Sony appears to be experimenting with a refreshed PlayStation Store interface on the PS5, featuring noticeably larger image thumbnails and a handful of other adjustments that shift the overall feel of the digital storefront. If the changes make it to the wider user base, they would represent the most significant update to the platform in more than five years.
The PlayStation Store first launched in November 2006, so by late 2026 it will have been running for two full decades. In that time, excluding minor tweaks, it has undergone three major redesigns, typically timed around the launch of a new console generation. The last substantial overhaul arrived in 2020 with the PS5 itself. Earlier ones came in 2008 and 2012, each attempting to make browsing and buying games feel more contemporary.
Screenshots shared by beta users on April 11 show a Browse tab that moves away from the current dense grid of titles. Instead, the top section now relies on fewer, much larger horizontal feature cards. The approach echoes the modern Netflix layout, prioritizing a handful of prominently displayed games over showing as many options as possible at once. Each card includes descriptive genre and feature tags, such as “RPG,” “turn-based combat,” “open-world,” or “story-rich,” along with short one-line blurbs that function like loglines. The result is a more curated presentation that gives individual titles more breathing room and context.

### Listed records
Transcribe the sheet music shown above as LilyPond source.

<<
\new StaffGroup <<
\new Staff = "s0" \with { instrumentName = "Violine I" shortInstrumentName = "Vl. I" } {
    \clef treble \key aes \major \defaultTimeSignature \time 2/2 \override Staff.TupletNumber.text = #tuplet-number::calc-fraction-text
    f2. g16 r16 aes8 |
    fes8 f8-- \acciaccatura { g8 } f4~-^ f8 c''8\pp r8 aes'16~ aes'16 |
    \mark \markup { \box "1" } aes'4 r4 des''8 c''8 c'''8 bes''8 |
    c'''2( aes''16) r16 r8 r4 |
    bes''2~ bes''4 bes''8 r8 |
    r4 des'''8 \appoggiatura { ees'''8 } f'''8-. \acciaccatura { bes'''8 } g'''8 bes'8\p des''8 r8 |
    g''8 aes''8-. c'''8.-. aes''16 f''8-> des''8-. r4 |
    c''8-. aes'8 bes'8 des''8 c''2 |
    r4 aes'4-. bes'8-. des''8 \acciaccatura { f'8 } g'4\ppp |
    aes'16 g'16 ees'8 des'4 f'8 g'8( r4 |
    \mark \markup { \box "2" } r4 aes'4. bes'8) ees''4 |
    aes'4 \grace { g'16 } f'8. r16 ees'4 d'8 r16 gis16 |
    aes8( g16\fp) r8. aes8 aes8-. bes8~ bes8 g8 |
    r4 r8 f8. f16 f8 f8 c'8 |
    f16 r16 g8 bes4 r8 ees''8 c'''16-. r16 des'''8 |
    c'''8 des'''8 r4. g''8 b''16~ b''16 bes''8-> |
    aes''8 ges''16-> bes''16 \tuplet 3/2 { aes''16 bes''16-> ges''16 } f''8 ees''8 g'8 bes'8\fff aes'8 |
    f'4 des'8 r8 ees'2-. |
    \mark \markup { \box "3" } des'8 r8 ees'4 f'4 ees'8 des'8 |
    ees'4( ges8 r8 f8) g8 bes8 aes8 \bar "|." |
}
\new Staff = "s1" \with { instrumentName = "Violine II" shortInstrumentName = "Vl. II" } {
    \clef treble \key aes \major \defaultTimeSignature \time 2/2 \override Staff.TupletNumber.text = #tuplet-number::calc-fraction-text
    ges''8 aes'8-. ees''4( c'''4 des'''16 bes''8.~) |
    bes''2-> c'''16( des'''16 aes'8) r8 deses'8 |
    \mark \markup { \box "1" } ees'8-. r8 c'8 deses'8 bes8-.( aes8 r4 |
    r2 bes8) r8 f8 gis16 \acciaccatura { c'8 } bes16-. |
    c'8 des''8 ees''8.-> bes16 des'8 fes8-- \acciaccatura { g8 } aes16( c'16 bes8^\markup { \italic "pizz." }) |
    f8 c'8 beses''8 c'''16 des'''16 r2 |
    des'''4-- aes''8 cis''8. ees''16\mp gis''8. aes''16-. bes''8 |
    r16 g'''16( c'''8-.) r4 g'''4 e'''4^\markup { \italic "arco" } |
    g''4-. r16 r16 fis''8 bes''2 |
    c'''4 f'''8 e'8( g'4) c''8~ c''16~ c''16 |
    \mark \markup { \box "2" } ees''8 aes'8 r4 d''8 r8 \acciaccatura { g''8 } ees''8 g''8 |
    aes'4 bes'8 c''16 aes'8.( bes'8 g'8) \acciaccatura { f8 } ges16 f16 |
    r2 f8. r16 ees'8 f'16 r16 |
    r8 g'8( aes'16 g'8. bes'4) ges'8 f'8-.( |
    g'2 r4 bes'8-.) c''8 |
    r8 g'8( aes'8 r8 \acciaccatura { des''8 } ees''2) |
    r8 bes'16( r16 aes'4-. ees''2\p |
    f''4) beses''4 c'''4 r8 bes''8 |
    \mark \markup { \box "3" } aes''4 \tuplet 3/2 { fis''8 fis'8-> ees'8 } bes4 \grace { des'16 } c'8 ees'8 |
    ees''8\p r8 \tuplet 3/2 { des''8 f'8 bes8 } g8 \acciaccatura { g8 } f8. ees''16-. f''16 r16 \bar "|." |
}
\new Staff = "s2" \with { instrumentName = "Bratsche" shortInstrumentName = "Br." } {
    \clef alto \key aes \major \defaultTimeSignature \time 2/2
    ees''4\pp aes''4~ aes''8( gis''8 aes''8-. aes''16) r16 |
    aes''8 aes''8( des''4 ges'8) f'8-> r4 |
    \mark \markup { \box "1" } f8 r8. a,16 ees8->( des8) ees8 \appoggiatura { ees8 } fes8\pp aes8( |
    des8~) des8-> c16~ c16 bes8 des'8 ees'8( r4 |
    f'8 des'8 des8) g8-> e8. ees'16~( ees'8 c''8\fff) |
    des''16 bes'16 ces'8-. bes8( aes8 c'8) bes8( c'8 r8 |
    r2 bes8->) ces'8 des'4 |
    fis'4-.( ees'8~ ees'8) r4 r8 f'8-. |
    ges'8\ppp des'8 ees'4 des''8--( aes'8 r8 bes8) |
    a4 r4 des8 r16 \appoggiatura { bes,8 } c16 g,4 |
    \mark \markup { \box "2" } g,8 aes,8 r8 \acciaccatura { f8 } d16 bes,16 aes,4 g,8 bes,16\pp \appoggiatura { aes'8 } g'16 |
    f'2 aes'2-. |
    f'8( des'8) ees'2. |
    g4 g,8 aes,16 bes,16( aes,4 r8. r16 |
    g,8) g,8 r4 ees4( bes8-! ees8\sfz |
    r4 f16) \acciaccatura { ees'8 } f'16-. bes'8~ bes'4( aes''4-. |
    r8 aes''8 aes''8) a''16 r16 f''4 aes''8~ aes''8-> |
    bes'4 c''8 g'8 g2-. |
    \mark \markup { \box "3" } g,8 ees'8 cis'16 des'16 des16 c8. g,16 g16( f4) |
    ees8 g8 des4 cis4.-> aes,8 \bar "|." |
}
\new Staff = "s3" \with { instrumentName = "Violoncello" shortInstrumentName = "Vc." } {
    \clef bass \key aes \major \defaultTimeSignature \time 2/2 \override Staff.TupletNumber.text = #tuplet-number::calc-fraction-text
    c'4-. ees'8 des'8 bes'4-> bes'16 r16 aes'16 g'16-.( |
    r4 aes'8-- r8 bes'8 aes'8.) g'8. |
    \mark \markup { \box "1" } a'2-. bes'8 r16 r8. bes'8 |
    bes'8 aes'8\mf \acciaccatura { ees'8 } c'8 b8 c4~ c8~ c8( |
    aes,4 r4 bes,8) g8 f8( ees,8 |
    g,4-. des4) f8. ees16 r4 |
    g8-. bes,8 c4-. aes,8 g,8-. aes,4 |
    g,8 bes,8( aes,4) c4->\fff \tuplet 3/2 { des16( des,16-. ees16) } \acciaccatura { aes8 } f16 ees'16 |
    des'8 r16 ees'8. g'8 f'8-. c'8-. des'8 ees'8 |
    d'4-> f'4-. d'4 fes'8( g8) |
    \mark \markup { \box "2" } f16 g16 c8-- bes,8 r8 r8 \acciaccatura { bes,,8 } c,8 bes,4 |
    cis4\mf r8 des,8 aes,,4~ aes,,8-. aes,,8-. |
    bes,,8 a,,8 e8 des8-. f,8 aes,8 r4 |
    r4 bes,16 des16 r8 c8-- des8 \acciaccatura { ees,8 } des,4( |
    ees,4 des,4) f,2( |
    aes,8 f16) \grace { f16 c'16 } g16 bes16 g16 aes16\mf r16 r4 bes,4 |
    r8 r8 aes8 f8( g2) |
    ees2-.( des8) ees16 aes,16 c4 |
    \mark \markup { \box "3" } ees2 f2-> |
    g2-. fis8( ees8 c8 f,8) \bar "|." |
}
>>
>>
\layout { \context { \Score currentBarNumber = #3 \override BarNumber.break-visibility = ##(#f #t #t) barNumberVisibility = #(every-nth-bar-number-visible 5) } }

### Activity list
A. Why does the PlayStation Store article call the new Browse tab a more curated presentation? Answer in one to three sentences.
B. Write out the stretch of the PlayStation Store article from "Sony appears to" through "than five years.".
C. Please extend the PlayStation Store article past its final sentence.

### Results of the exercise
A. The top section of the Browse tab swaps the dense grid for fewer, much larger horizontal feature cards, so a handful of games are shown prominently instead of as many options as possible at once. Each card also carries genre and feature tags and a short one-line blurb, which gives individual titles more breathing room and context.

B.
Sony appears to be experimenting with a refreshed PlayStation Store interface on the PS5, featuring noticeably larger image thumbnails and a handful of other adjustments that shift the overall feel of the digital storefront. If the changes make it to the wider user base, they would represent the most significant update to the platform in more than five years.

C.
Below the carousel, new mood- and genre-based browsing sections have appeared, another element that mirrors recent experiments on streaming services. The broader tab structure, covering latest releases, collections, deals, and PlayStation Plus content, looks largely unchanged. So far the beta layout seems confined to the PS5 version of the store, with no confirmed rollout date or even official acknowledgment from Sony.
Another reported tweak involves autoplaying video trailers. When a game tile in the carousel is highlighted, a short clip reportedly begins playing automatically. Details remain thin on whether the audio is muted by default, though that has become standard practice elsewhere to avoid jarring users. As of April 12, the test appears limited to a small group of beta participants in Europe and North America.
The timing is noteworthy. Sony has also been spotted testing different pricing structures for games on the store, including AAA titles, which suggests the company is quietly exploring multiple ways to evolve its digital marketplace. At the same time, a separate PS5 home screen redesign is reportedly being trialed with the same users.
Whether these changes ultimately improve the shopping experience remains to be seen. The current interface already allows reasonably quick scanning of a large catalog, and some users may prefer that efficiency over a sleeker but less information-dense presentation. Past redesigns have occasionally drawn mixed reactions, with complaints centering on discoverability or the feeling that the store was becoming more advertisement-heavy than functional. In an era when digital storefronts compete with streaming platforms for attention, Sony is clearly trying to keep the PlayStation Store feeling current, yet the risk of trading usability for visual appeal is one the company has navigated before.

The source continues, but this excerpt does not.